*The data*.
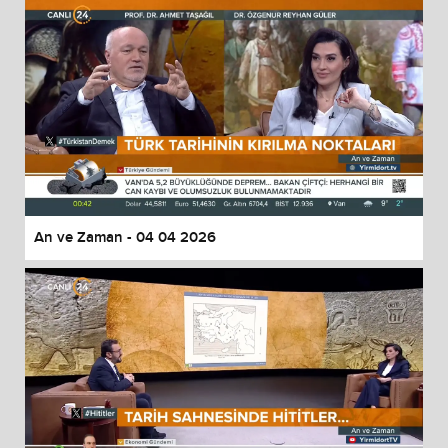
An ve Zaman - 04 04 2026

* * *

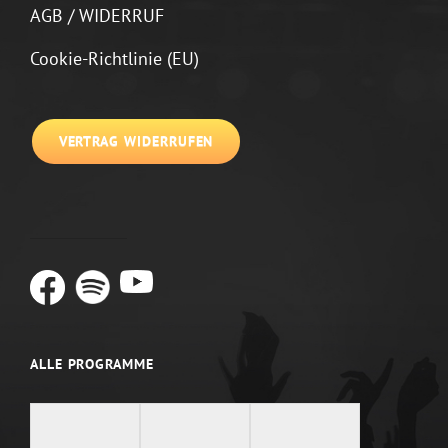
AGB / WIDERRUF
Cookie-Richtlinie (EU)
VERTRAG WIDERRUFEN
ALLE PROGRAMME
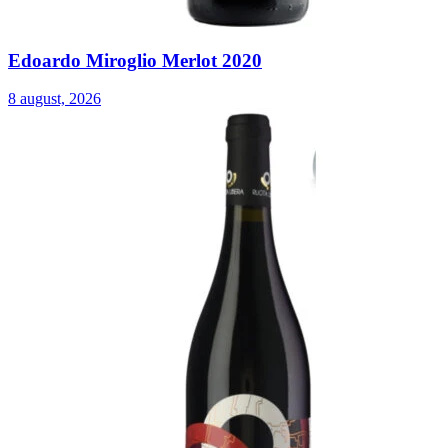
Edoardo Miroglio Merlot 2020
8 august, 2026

*Directive*. In the listing above, find the line containing "ALLE PROGRAMME" and the line containing "8 august, 2026", then print exactly those two lines and every line between them, minus the pictures.

*Response area*.
ALLE PROGRAMME
Edoardo Miroglio Merlot 2020
8 august, 2026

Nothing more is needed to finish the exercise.